Prior to this change, PyUnicode relied on methods from PyString, when
the string was basic plane, that classify characters (e.g. isalpha()).
This assumed PyString made a Unicode interpretation of the String.
When #2364 is fixed in PyString, this assumption will be incorrect.
files:
src/org/python/core/PyUnicode.java | 140 ++++++++--------
1 files changed, 71 insertions(+), 69 deletions(-)
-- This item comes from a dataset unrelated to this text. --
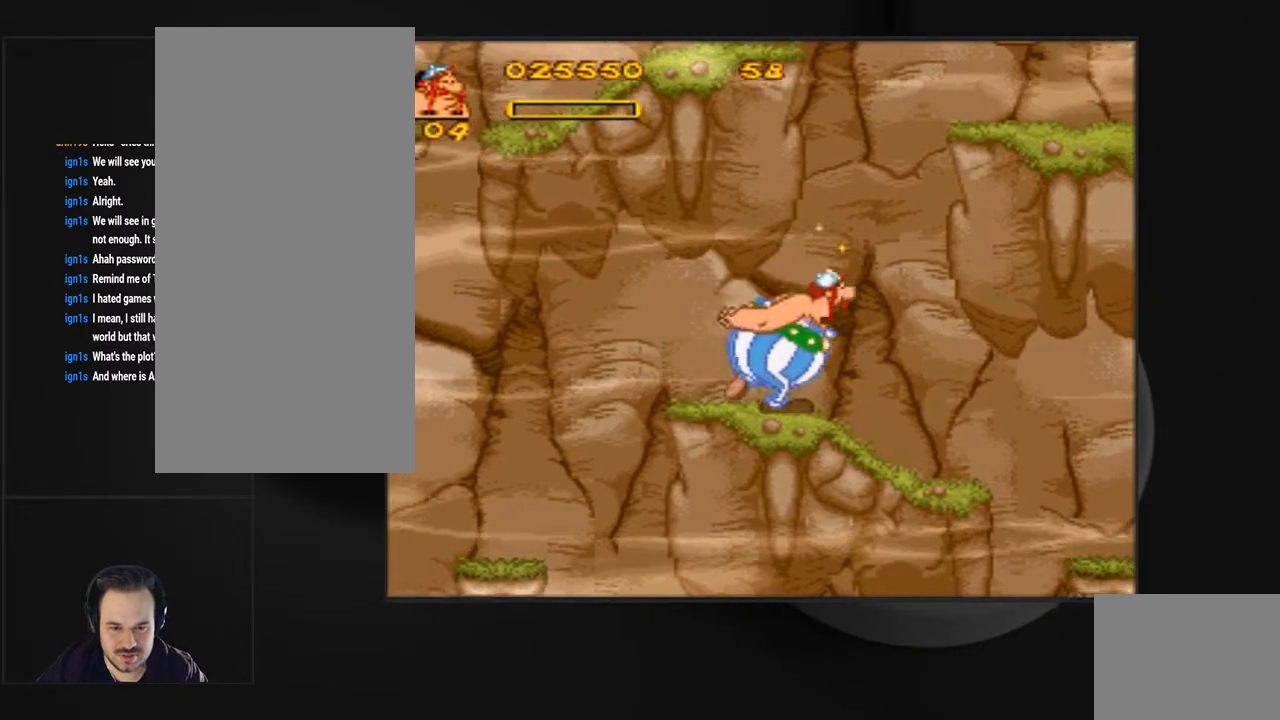
{"buttons": ["DPAD_RIGHT"], "events": []}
diff --git a/src/org/python/core/PyUnicode.java b/src/org/python/core/PyUnicode.java
--- a/src/org/python/core/PyUnicode.java
+++ b/src/org/python/core/PyUnicode.java
@@ -9,6 +9,7 @@
import java.util.Set;
import com.google.common.base.CharMatcher;
+
import org.python.core.stringlib.FieldNameIterator;
import org.python.core.stringlib.MarkupIterator;
import org.python.expose.ExposedMethod;
@@ -582,7 +583,9 @@
}
public static String checkEncoding(String s) {
- if (s == null || CharMatcher.ASCII.matchesAllOf(s)) { return s; }
+ if (s == null || CharMatcher.ASCII.matchesAllOf(s)) {
+ return s;
+ }
return codecs.PyUnicode_EncodeASCII(s, s.length(), null);
}
@@ -739,19 +742,21 @@
return Py.makeCharacter(codepoint, true);
}
+ @Override
public int getInt(int i) {
return getString().codePointAt(translator.utf16Index(i));
}
- private class SubsequenceIteratorImpl implements Iterator {
+ /**
+ * An iterator returning code points from this array, for use when not basic plane.
+ */
+ private class SubsequenceIteratorImpl extends SubsequenceIteratorBasic {
- private int current, k, stop, step;
+ private int k; // UTF-16 index (of current)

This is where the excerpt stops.